TASK TO CARRY OUT —
Copy out the listing below in full, swapping "Subject" for "Target" and keeping everything else the same.
— Start PROVIDED DATA —
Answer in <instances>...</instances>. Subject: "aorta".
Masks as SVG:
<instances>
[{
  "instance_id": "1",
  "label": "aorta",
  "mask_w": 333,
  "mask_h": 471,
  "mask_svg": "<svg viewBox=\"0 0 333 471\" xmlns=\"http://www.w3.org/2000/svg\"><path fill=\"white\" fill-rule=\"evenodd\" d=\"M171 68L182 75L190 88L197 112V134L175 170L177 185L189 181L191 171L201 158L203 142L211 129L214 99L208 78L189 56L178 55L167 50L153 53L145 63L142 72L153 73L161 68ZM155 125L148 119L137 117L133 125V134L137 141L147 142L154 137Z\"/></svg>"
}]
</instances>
— End PROVIDED DATA —
FINISHED ANSWER —
Answer in <instances>...</instances>. Target: "aorta".
Masks as SVG:
<instances>
[{
  "instance_id": "1",
  "label": "aorta",
  "mask_w": 333,
  "mask_h": 471,
  "mask_svg": "<svg viewBox=\"0 0 333 471\" xmlns=\"http://www.w3.org/2000/svg\"><path fill=\"white\" fill-rule=\"evenodd\" d=\"M171 68L182 75L190 88L197 112V134L175 170L177 185L189 181L191 171L201 158L203 142L211 129L214 99L208 78L189 56L178 55L167 50L153 53L145 63L142 72L153 73L161 68ZM155 125L148 119L137 117L133 125V134L137 141L147 142L154 137Z\"/></svg>"
}]
</instances>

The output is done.